The supernatural horror genre has been masterfully and graphically rendered on film with clever camera work. How can the contemporary horror play ever hope to compete with the scary movie?
Americana Kamikaze finds a pragmatic solution: film is fused with stage drama to create an intriguing hybrid. Temporary Distortion, the producer of this show – performed in New York in 2009 and now available online – has long combined artistic forms and brought film and installation together on stage.
Co-created by William Cusick and Kenneth Collins (the latter also wrote and directed), the production involves actors speaking from inside lifesize shadow boxes at either end of the stage while an accompanying film plays on a screen. The boxes create a claustrophobic effect between the characters, who play out the tensions and paranoias of a relationship ending in violence and demonic revenge. Their dialogue has an intensity that is strange at first but becomes magnetic.
Film noir tropes combine with those from Japanese horror and the story is told elliptically. Impressionistic sequences on screen blend with John Sully’s jagged soundtrack and reality seemingly coalesces with fantasy, taking on the pace and strangeness of a dream.
This unpinning of normal life chimes with the drama’s greater theme of the distances or dishonesties within relationships. “I know where you go at night,” says an unnamed female character (Yuki Kawahisa) to her partner (Ryosuke Yamada). “I never go anywhere,” he replies, “It’s all in your head. It’s a dream.”
Because of the jumps in time and place, the plotline is at times opaque. The central story revolves around a single couple, an infidelity and a murder, but it is not always clear which of the four actors is playing whom, and Japanese is mingled with English without always being translated for added disorientation.
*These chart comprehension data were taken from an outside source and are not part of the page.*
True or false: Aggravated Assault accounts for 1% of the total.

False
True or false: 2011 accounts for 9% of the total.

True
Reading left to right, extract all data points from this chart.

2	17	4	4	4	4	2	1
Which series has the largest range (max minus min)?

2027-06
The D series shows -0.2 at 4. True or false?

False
There are some gimmicky edges to the piece’s creepiness and several over-familiar horror ideas are rolled out: a screeching phone that remains unanswered, a film of an empty hotel corridor that looks like a shot from The Shining, a long-haired succubus who moves towards the screen, her mouth opening as if to swallow it, like the avenging figure from Ring.
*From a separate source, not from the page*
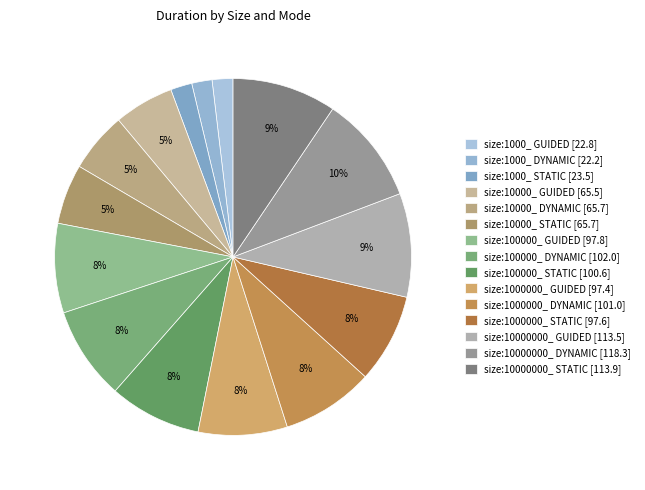

To the nearest percent, what portion does size:10000_ DYNAMIC represent?

5%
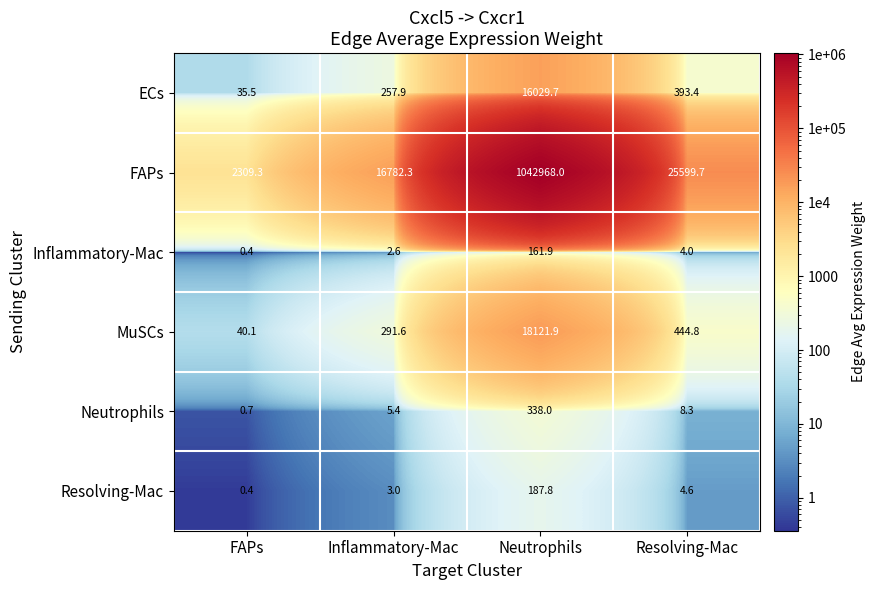

Which series has the largest total across all categories?

FAPs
The problematic gender politics of traditional film noir are there, too: the quietly murderous men, the eroticised violence against women, (“Some men, they enjoy a girl’s body all black and blue,” says Brian Greer’s character), and the mix of love, lust and jealousy that inevitably leads to the torture or death of a woman.
But strangely, Americana Kamikaze feels both chilling and original nonetheless, possibly because these stock-in-trade aspects feel reinvented in this theatrical arrangement. In the few instances when bloody violence erupts, it startles, but more often the horror is intimated, and there is potency in its constantly buzzing threat.